Along with my friend, there was, apparently, between 20 and 30 other prisoners who were there on the exact same charge. All of them were addicts, not pushers and nearly all homeless/hostel dwellers of Brighton. I remember trying to tell The Argus this by email, but strangely their Crime Correspondent, Ben Parsons, never got back to me. He couldn't see a story there. Funny that! I mean, The Argus team would never compromise their journalistic integrity on behalf of Sussex Police, the trading community and Brighton & Hove City Council, would they?

Anyway, the upshot is that my friend, naively, along with many others got stitched up by the Police and as a result got put inside for 18 months, 9 or now 10 on good behaviour. He was meant to be out mid-March but the prison guard found a mobile phone in his cell, which my friend says he doesn't know how it got there, and for this they added another month to his sentence. Nice guys, eh?! I've talked to a couple of guys on the soup run and they reported it had happened to them too. What is more, they all maintain that the actual dealers, the big guys are still out there and get left more or less untouched by the Police. Aren't our police force a funny old bunch? They get the addicts, sling them in jail for their addiction and leave the big dealers alone. Nevermind, Ben Parsons, Crime Correspondent of The Argus, I guess we all miss a story every now and then.

So, thats how things stand at the moment for my friend. He longs to get out, but he has been somewhat institutionalised. Always has been, since he was little and in and out of children's homes, foster homes, prisons and the rest. He finds it very difficult to cope on the outside. On the inside he is fine, gets meals and all that, but on the outside he falls into the same old habits. He says he wants to do cleaning, gardening, car boot sales (seems to know a bit about antiques), busking and stay out of trouble. He also wants to become a Catholic, which obviously is great news for him and the Church, since it means that the Prison Chaplaincy Team, many of whom are inspired by St Mary Magdalen's Church and the ministry of its Priest are indeed a Work of God.

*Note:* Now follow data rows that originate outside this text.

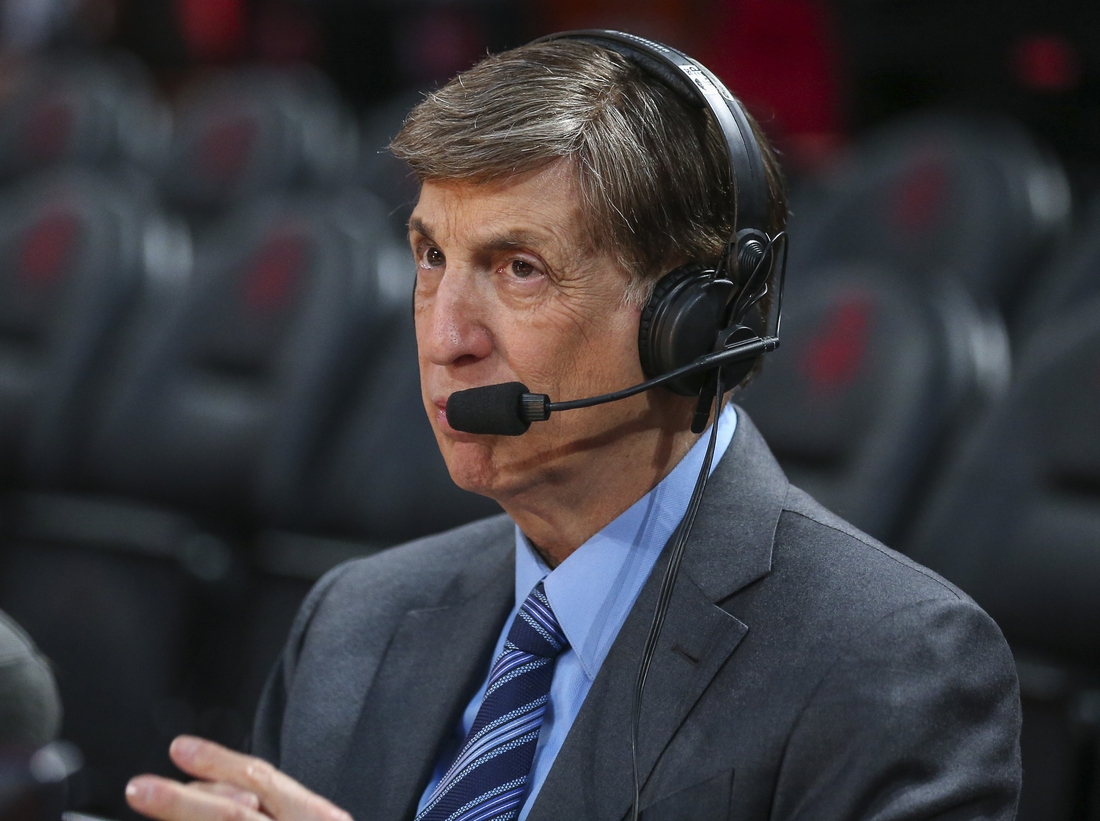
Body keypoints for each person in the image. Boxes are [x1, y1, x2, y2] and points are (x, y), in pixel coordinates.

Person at [124, 32, 1021, 821]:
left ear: (693, 321)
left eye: (519, 268)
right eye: (433, 256)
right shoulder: (356, 619)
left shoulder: (893, 666)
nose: (446, 336)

Towards the end of the visit he pointed behind himself and said, "See that Chinese guy over there? He's in here for selling pirate DVDs." I say to him, "For selling pirate DVDs?! How long did he get?" My friend says, "Two years." He turns to a guard and grins and asks if she wants a Jelly Baby. She says, "No". He asks if he can give a Jelly Baby to an inmate friend 5 yards away at another table. She and another guard say, "No." He sees my Rosary around my neck. He says he would like it. I ask the guard. He says, "No," presumably because the Holy Rosary of the Blessed Virgin Mary is the World's most powerful weapon.

I went back to my car to find a parking ticket. Somehow, readers, I am now wanted financially dead or alive by two different local authorities. Lewes District Council and Brighton and Hove City Council. I don't know. Why do they end up always picking on the poorer, weaker ones?